--- SUPPLIED PASSAGE ---
- Opening Delimiter -
Like ‘Frankie’, ‘Something In The Night’ was a song Springsteen seemed in an awful hurry to record when he finally entered the studio on 1 June 1977. But unlike ‘Frankie’ it had received a full lyrical workout at the fall 1976 and winter 1977 shows; and when he did demo the song, on the very first night of sessions, he nailed it. Though he returned to it a couple of times (one later take contains a lot of moaning, but merely confirms he caught it early), this was the basic track used on the album, albeit with a vocal overdub. Having already pruned any number of lines from the live version (as well as that eerily evocative horn part he used at the 1976-77 shows when the Miami Horns were in attendance), the 1 June lyric remained the template for the album. [See discussion in main text p. 131]

 

78. RENDEZVOUS

Known studio/demo recordings: Atlantic Studios, New York 1-3, 8, 17/6/77. [TP]*

First documented performance: Monmouth Arts Center, Red Bank NJ 1/8/76.

 

‘Rendezvous’ is the first of a number of great hook-filled pop songs Springsteen would record for Darkness, promptly reject, and finally give away to second parties (in this case, Greg Kihn and Gary US Bonds). But unlike most of its catchy kin it would enjoy a healthy life in the live set, extending all the way from August 1976 through December 1980, when an unexpected one-off River-period performance at the year-end Nassau show was captured on multitrack (and later included on Tracks).

 

79. THE PROMISE

Known studio/demo recordings: Atlantic Studios, New York 30/6/77; 1, 7–8, 13/7/77; 24+30/8/77 [TP]*; Record Plant, New York 28/9/77; 12/1/78; Boxwood, Rumson NJ 9+12/2/99 [18TR].

First documented performance: Monmouth Arts Center, Red Bank NJ 3/8/76.

 

If anybody ever wanted something that they couldn´t have, this is for you.. – intro to ‘The Promise’, Williamsburg MD 16/10/76.

 

The omission of ‘The Promise’ from the album it delineates and defines still stands as one of the great miscalculations of Springsteen’s career. It certainly left a great gaping hole at the heart of the released Darkness. Maybe that was the point. Though no studio recording has yet emerged with the lines he rewrote mid-sessions – ‘Well, my daddy taught me how to walk quiet and how to make my peace with the past/ I learned real good to tighten up inside and I don’t say nothing unless I’m asked’ – a full ‘in studio’ rehearsal featuring the change, allegedly from early 1978, appears on the Thrill Hill Vault DVD. This could be a live mix of the version he recorded on January 12 1978, which was included on the January 16 1978 ‘original’ sequence for Darkness in the all-important last slot. Just eight days later, he was back recording the song solo at the piano, yet he was again dissatisfied with the results, and when the album was re-sequenced in March ‘The Promise’ was discarded. Nonetheless, for the first month of the Darkness tour he encored with a solo rendition of such infernoesque intensity it fanned the uproar to release the song. But not only did he hold back, he dropped the song from the set just before his first FM broadcast of the year, from LA’s Roxy. [See discussion in main text pp. 130–1]

 

80. DON’T LOOK BACK

Known studio/demo recordings: Atlantic Studios, New York 1, 6–8, 17 + 24/6/77; 2+7/7/77 [TR]; Record Plant, New York 28/2/78; 2/3/78.
- Closing Delimiter -
--- DATA FOR REVIEW ---
- Opening Delimiter -
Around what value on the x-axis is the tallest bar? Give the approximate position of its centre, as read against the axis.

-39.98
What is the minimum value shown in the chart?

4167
- Closing Delimiter -
- Opening Delimiter -
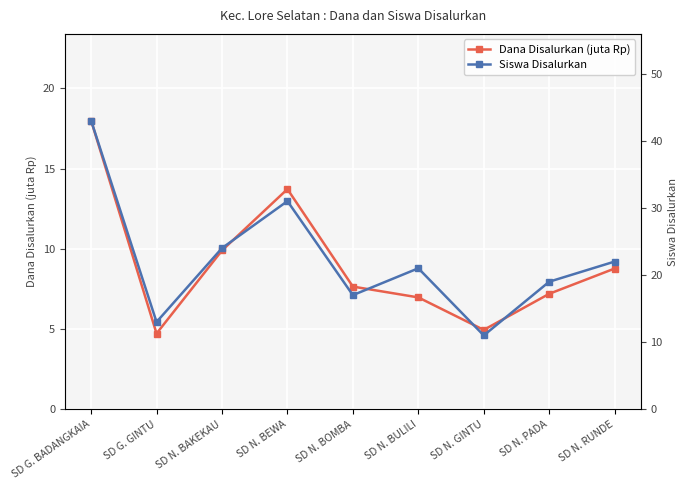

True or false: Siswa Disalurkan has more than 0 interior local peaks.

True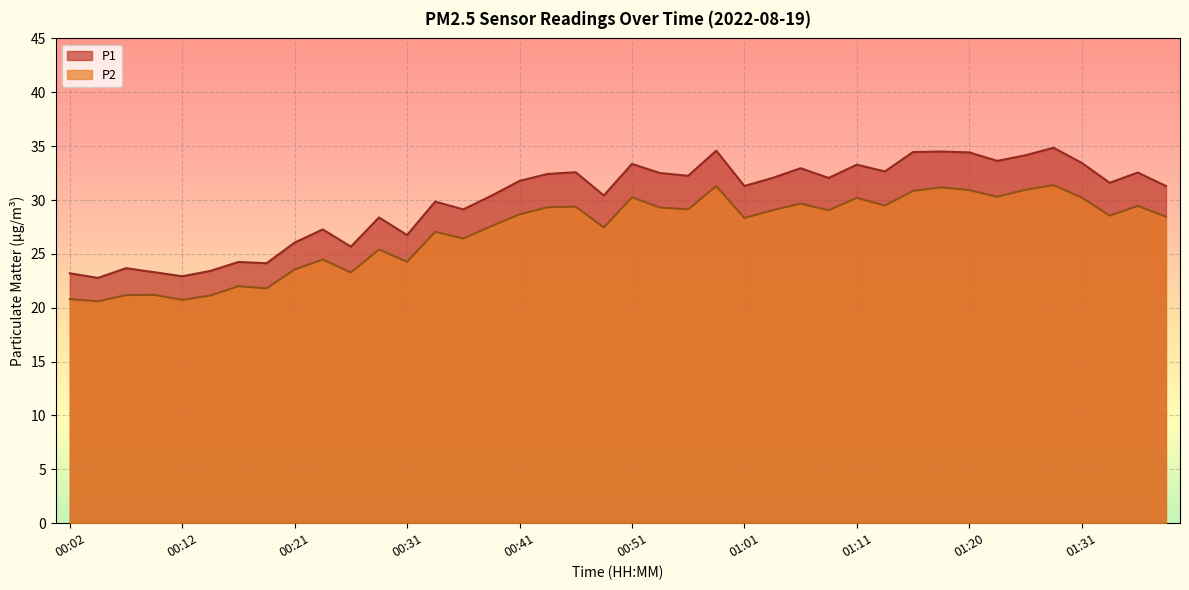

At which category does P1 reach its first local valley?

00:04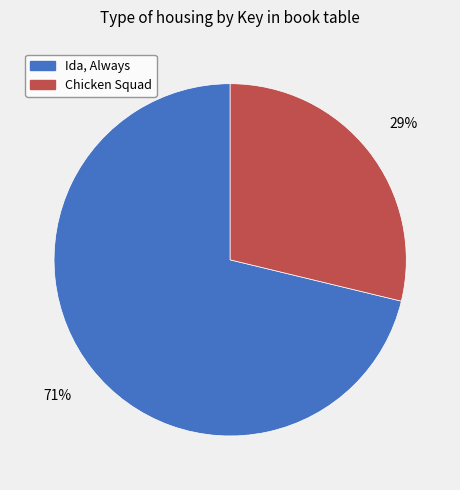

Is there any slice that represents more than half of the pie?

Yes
- Closing Delimiter -
--- EXERCISE DETAILS ---
Would you carry on the Springsteen song notes from the spot where they end, right after the recording list for "Don't Look Back"? The material has no connection to the Springsteen song notes.

--- ANSWER TO THE PROBLEM ---
First documented performance: Sports Arena, Toledo OH 10/3/77.

 

The Darkness sessions’ favourite pop song, ‘Don’t Look Back’ (‘Tonight we’ll even the score and, honey, we won’t look back’) was debuted live in March 1977 with the lyrics still unfinished. Demoed at the first Atlantic session in June, and worked on for the next month, it slotted into the provisional album sequence on 16 January 1978, staying a part of the album even as he tinkered with it through March. Pressed onto an eleven-track final sequence, it was cut from the album when Springsteen decided something had to give if the album’s sonic intensity wasn’t going to be severely compromised by a forty-five minute length. Though not a feature of the 1978 live set, it was probably still a candidate for an ‘album’s worth of pop songs like “Rendezvous”’ in the winter of 1979. Indeed, after offering the song to drummer (and Springsteen acolyte) Bruce Gary for his band The Knack’s 1979 debut album, Get The Knack, it was pulled, in Gary’s words, ‘at the request of Springsteen’s management in order to allow him to release the song first’. Or maybe not. The one track on Tracks not remixed in 1998.

 

81. (I WILL FOREVER BE) CANDY’S BOY

Known studio/demo recordings: Band rehearsal, Holmdel NJ Summer 1976 [THV]; Atlantic Studios, New York 3+6/6/77; 27/6/77; [24/8/77; 2/9/77]. [TP]

 

Another ‘so near, so far’ Darkness candidate, ‘Candy’s Boy’ had a particularly long gestation period, being first rehearsed at the summer 1976 pre-Red Bank rehearsals (a video of this formative version appears on 2010’s Thrill Hill Vault). Perhaps he intended to replace ‘Frankie’ with it, having taken two of her best lines: ‘There’s machines and there’s fire on the outside of town/ Young boys for hire waiting to blow us all down’. If so, he decided it still needed work. Eighteen months’ more work, only to donate its first verse and title to another song – ‘The Fast Song (God’s Angels)’, when at the end of September he went with a reworked ‘Fast Song’ for the album, now called ‘Candy’s Room’. The June 1977 version finally appeared on 2010’s The Promise almost entirely unscathed, suggesting Springsteen now thinks he missed a trick in casting Candy’s original boy-toy aside.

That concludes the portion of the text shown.